Intervention de Danielle Auroi

Réunion du 7 décembre 2016 à 8h30
Commission des affaires européennes

Photo issue du site de l'Assemblée nationale ou de WikipediaDanielle Auroi, présidente :

Chers collègues, nous sommes ravis d'accueillir, juste avant le Conseil européen des 15 et 16 décembre prochains, M. Philippe Léglise-Costa, Secrétaire général aux Affaires européennes.

Nous allons aborder ensemble les principaux points de l'ordre du jour du Conseil européen, en particulier de la mise en oeuvre de la « feuille de route » du Sommet de Bratislava, lors duquel les Vingt-Sept ont réaffirmé la nécessité de l'Europe, partageant des choix et des orientations.

Ce sera bientôt à Malte de prendre la présidence tournante de l'Union européenne, les questions migratoires nous occuperont forcément beaucoup. Mon impression – ce n'est pas seulement la mienne – est que la relocalisation des réfugiés occupe moins les conversations, mais ce n'est pas parce qu'on parle moins de certaines choses qu'elles en ont moins de réalité. Qu'attendre du Conseil européen de ce point de vue ? Et qu'en est-il de la mise en place de ce corps européen de gardes-frontières et de garde-côtes ? La réforme du système de Dublin progresse-t-elle ou non ?

Au-delà de la question des réfugiés, la situation des droits humains en Turquie suscite de vives inquiétudes. Or, nonobstant l'accord conclu entre l'Union européenne et la Turquie, le président Erdoğan a menacé à plusieurs reprises de laisser passer de nombreux réfugiés si on ne lui laissait pas les mains libres.

S'agissant des relations avec les pays tiers, la COP22 n'est pas si loin, mais il y a aussi un plan Juncker pour l'Afrique.

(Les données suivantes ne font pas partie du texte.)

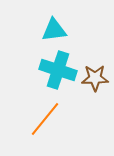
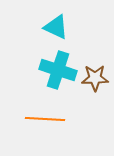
cyan triangle: moved 2 px right, 3 px up; rotated 32 degrees clockwise
orange line: rotated 54 degrees clockwise
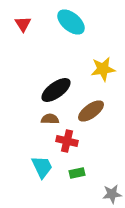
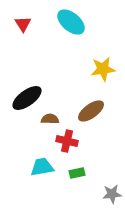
black ellipse: moved 29 px left, 8 px down
cyan trapezoid: rotated 75 degrees counterclockwise
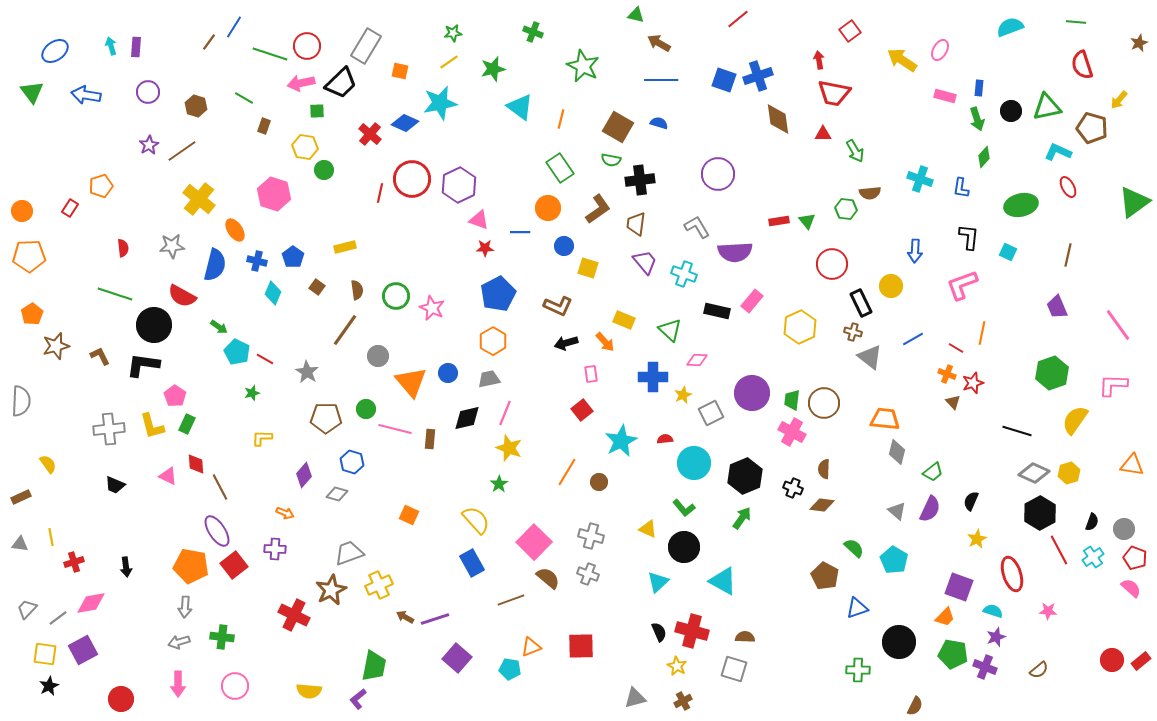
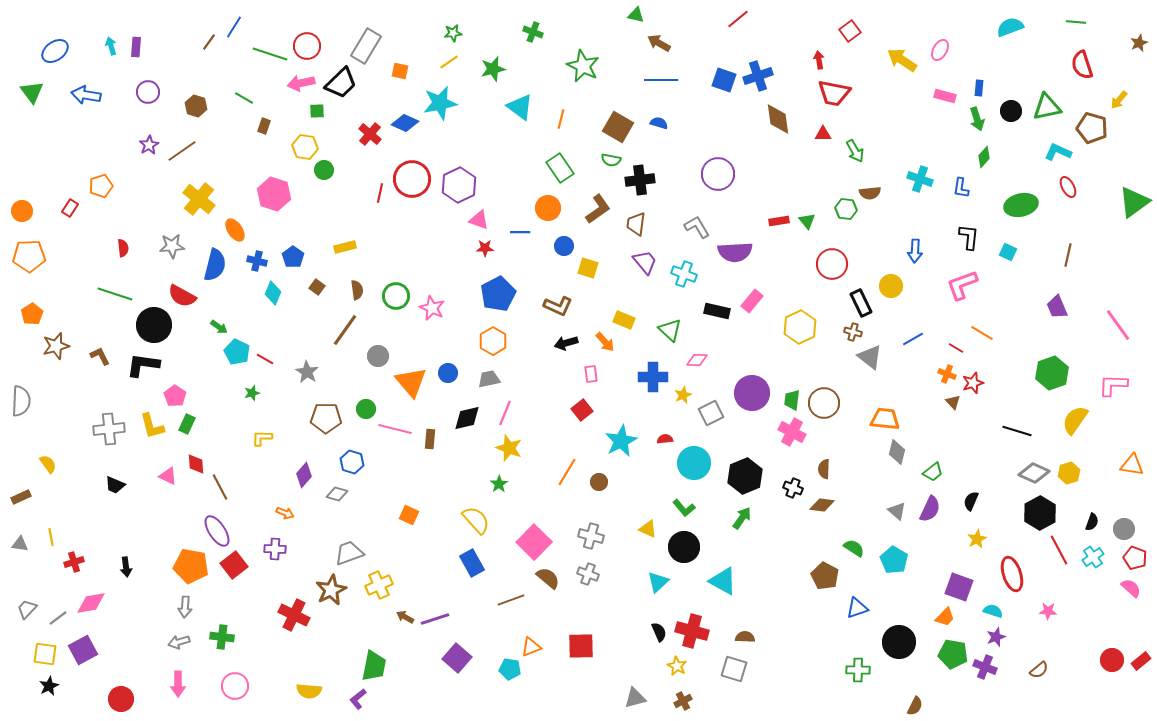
orange line at (982, 333): rotated 70 degrees counterclockwise
green semicircle at (854, 548): rotated 10 degrees counterclockwise
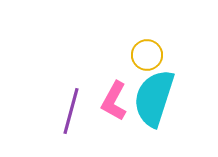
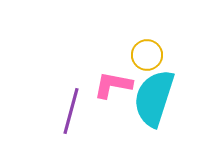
pink L-shape: moved 1 px left, 16 px up; rotated 72 degrees clockwise
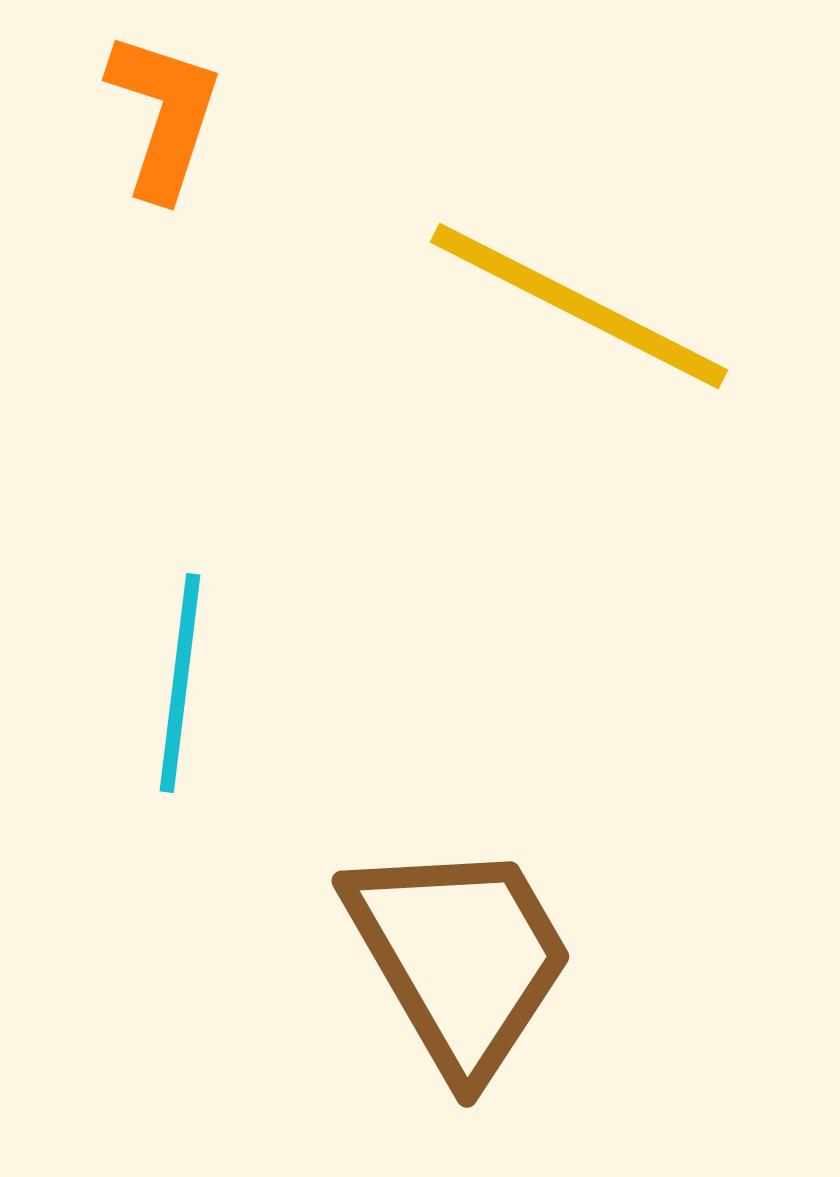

Il me paraît essentiel pour contribuer au développement des pays africains – on ne voit pas comment les flux migratoires pourraient se tarir si leur situation économique reste dégradée. Ces questions occuperont-elles le Conseil ou bien seront-elles abordées plus tard ?

Les questions de sécurité, elles, occuperont grandement le Conseil. Des efforts ont été fournis, à l'initiative de la France, en matière de lutte contre le terrorisme ou d'échanges d'information, mais faut-il créer une Agence européenne du renseignement ?

L'Europe de la défense avance-t-elle un peu, à la suite des propositions franco-allemandes en vue d'un pacte européen de sécurité ? Notre commission, que ces questions préoccupent vivement, a adopté à ce propos une proposition de résolution européenne, sur le rapport de Marietta Karamanli et Joaquim Pueyo.

J'en viens à la reconstruction d'une Europe plus proche des citoyens. Pas plus tard qu'hier, nous examinions le rapport d'information de nos collègues Philip Cordery, Sophie Rohfritsch et Jean-Patrick Gille sur le projet de « socle européen » des droits sociaux. Pouvons-nous donc avancer sur le salaire minimum, l'assurance chômage et ce « socle européen » ? Et où en est la directive sur les travailleurs détachés, sur laquelle notre collègue Gilles Savary a beaucoup travaillé ?

N'oublions pas non plus la question du renouvellement des sanctions contre la Russie. Le Conseil européen doit normalement prendre position, à l'heure où la question de la Syrie se pose avec une acuité particulière. J'ai moi-même rencontré hier le maire d'Alep, où la situation est dramatique et où l'évacuation des civils pose problème. Par ailleurs, nous sommes allés en Ukraine avec Rémi Pauvros, et nous avons bien vu que les choses n'étaient pas réglées du côté du Donbass.